Throughout Southeast Asia, (grassroots) political struggles have emerged that engage with these developments in a variety of ways. The responses range from negotiation and compromise, over strategic co-optation, to outright rejection and contestation (e.g. Li 2007; McCarthy & Robinson 2016). Sometimes, political movements and NGOs form regional, national, or transnational coalitions, such as during the 2018 Global Land Forum in Bandung, and shortly after the World Bank/IMF annual meeting in Bali. While climate change in particular and environmental degradation more broadly have long been regarded by local civil society actors as an elite concern, an increasing number of political struggles have come to address either of them as central to agrarian livelihoods, as the current legal case of the inhabitants of Pari Island (Indonesia) against the cement giant HOLCIM vividly illustrates. However, such grassroots political involvement often contains considerable economic, political, or epistemological risks for participants.

This interdisciplinary conference seeks to comparatively discuss activist and civil society responses to Anthropocenic problem spaces and which moral, economic, ecological, and political concerns motivate them. We aim to develop an analytical focus on the relationship between these different motivations, such as between environmental and agrarian concerns, particularly as they play out on the ground in Southeast Asian contexts. This will entail questions of responsibility (Chua et al. 2021) and justice (Wolf/Zenker 2022). Thinking through these issues will illuminate the ways in which the Anthropocene is encountered, navigated, and transformed through grassroots politics in Southeast Asia.

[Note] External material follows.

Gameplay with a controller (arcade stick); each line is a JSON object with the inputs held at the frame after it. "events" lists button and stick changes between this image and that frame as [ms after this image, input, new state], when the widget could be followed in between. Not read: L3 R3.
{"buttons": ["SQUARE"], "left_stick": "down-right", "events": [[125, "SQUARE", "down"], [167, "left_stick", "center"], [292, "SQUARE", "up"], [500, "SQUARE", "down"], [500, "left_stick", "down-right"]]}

We invite abstracts for paper contributions from social anthropology, sociology, geography, political science, development studies, and neighbouring disciplines that provide insights into

  • political contestations around responsibility, accountability, and justice in the context of the Southeast Asian Anthropocene
  • local and larger-scale fault lines of agrarian conflicts, including potential links or frictions between agrarian-economic concerns and environmentalism
  • aims, strategies, and methods of grassroots activism and broader civil society coalitions responding to environmental degradation and agrarian conflicts
  • the relationship of grassroots activists to (international) NGOs and formal politics, and legal institutions
  • the nature of the relationship between scholarship and activism on the Southeast Asian Anthropocene, concerning ethical dilemmas and questions of responsibility

Details

The conference will be held in hybrid format with options both for in-person and online participation. Please submit your abstract (max. 250 words), including your name, affiliation, and indication of whether you’re planning to present in person or remotely by 13 January 2023 to Sophia Hornbacher-Schönleber (smh93@cam.ac.uk). We welcome submissions from early career scholars and have limited funds available to support their participation. If you wish to be considered for a grant of £ 500 to £ 1,000, please indicate this as well as your approximate travel costs in your application email.